Allan, obrigada por dividir conosco a maravilha do seu post.

Abracos

Claudio Costa said...

"Unificação", porém, respeitando-se as diferenças: eis o grande desafio da atualidade, pois a ideologia globalizante tenta aplainar as diferenças, provocar os mesmos sonhos e vender o mesmo produto (desde gadgets a divertimentos (pseudo-culturais). Abraços.

Anonymous said...

Eu conheço pouco a História italiana, mas ao ler o post me lembrei da complicada "unificação" espanhola. Sempre me intrigou ver os fãs do piloto de Fórmula 1 Fernando Alonso levarem para os autódromos uma bandeira azul com um desenho amarelo. Pensei que fossem as cores da escuderia Reanult. Que nada! É a bandeira do Principado de Astúrias. Ele é asturiano, antes de ser espanhol. Gaudí é catalão, fulano é andaluz.

Anonymous said...

Acredito que deva ser dificil, para os próprios italianos, assim como outras nações européias, viver essa dualidade de culturas e crenças. Para nós, brasileiros e que vivemos aqui, é uma diversão. Para vocês, que moram no meio do tumulto, deve ser difícil.
Mas é uma experiência única.

Beijos

Denise Arcoverde said...

Interessantíssimo, Allan! uma aula que me deu uma vontade danada de morar aí, entre você e o Flavio! com todo respeito às patroas! Beijos!

Luma Rosa said...

Na realidade, não importa em que lugar você esteja no mundo para assumir a sua essência. Os italianos podem internamente se diferenciar entre os do sul e do norte e os mais jovens podem procurar por novidades, mas quando é para mostrar 'bairrismo'(?), não fogem. O autor com charme e histórias engraçadas conseguiu popularidade, até entre os seus.

Bom fim de semana! Beijus

Paulo Nunes Jr said...

O dialeto piemontes e muito engraçado. E uma mistura de italiano com um frances falado com sutaque mineiro. hehe

Allan, acho que agora e' o novo desafio, nao mais unificaçao e sim INTEGRACAO.

Abraços.

Anonymous said...

Allan, a aprender uma língua diferente da materna pra mim é um sacrifício. E daí que me esbaldo no Brasil majoritariamente português...

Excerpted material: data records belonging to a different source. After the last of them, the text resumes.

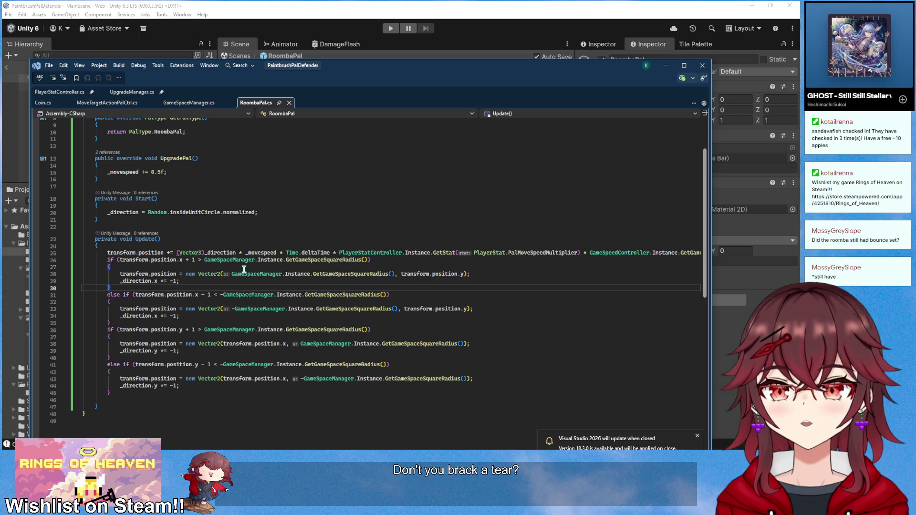
{"action": "left_click", "coordinate": [198, 260]}
{"action": "key", "text": "ctrl+z"}
{"action": "key", "text": "ctrl+z"}
{"action": "key", "text": "ctrl+z"}
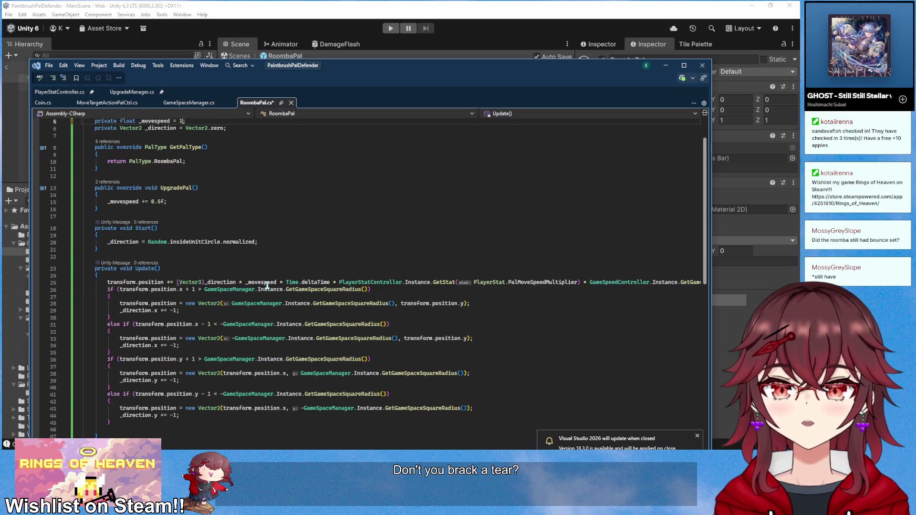
{"action": "left_click", "coordinate": [274, 289]}
{"action": "key", "text": "ctrl+s"}
{"action": "scroll", "coordinate": [250, 316], "scroll_direction": "down", "scroll_amount": 1}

O que vale é essa riqueza multicultural de um país, porém.

Um abraço.

Paulo Nunes Jr said...

Allan, leia por favor essa cronica escrita no La Repubblica... e depois tente contar aos seus amigos brasileiros...haha


DICA? DICO
L'ironia pungente di Messina si abbatte sui DICO

Nel corridoio dell´anagrafe di Roma, il primo giorno di entrata in vigore della nuova legge. Usciere: «Dica». Signora: «Dico». «Dica, dica». «Gliel´ho detto: Dico». «Che, fa la spiritosa? Io sto a lavora´, signora. Che deve fare?». «La dichiarazione di convivenza». «Ah, il Pacs». «Dico». «Dica». «Dico, non Pacs: si chiama Dico». «Ah, pensa te. Eccole il modulo». «E dopo che l´ho compilato?». «Vediamo... Ecco: articolo 3, deve darne comunicazione all´altro convivente». «E cosa gli comunico, scusi? Che conviviamo?». «Signora cara, e mica l´ho fatta io la legge. Qui c´è scritto che glielo deve comunicare. Legga: "mediante raccomandata con avviso di ricevimento"». «Cioè io devo andare alla posta e spedire una raccomandata a casa mia». «Sì, al suo convivente». «E se lui non c´è, quando viene il postino?». «Beh, lei è la convivente, no?». «Certo». «E allora può firmare lei la ricevuta». «Cioè dichiaro di ricevere una lettera spedita da me. Non le pare assurdo?». «Signora bella, quello che pare a me non conta niente». «E la ricevuta?». «Se la riprende il postino. Poi gliela spediscono». «E se non arriva?». «Può fare reclamo. Intanto compili il modulo, che la fila è lunga. Avanti il prossimo. Dica, signore». «Dico». «Aridaje...».

Anonymous said...

Allan, interessante a lealdade dos velhos às tradições e a curiosidade dos jovens pelas inovações. Ainda bem que existe a História, se não, o que seriam das tradições.
beijo, menino

Anonymous said...

Gostei do que li e aprendi.
Também quero o novo de Camilleri.
Beijos e boa semana! (será que neva?)

Anonymous said...

Fazem bem os italianos, pra que fechar em uma com tantas línguas assim, passeando para lá e para cá. E que venham os anglicismos. Os selos estão ficando raros e o mundo carece de lambidas. Viajemos.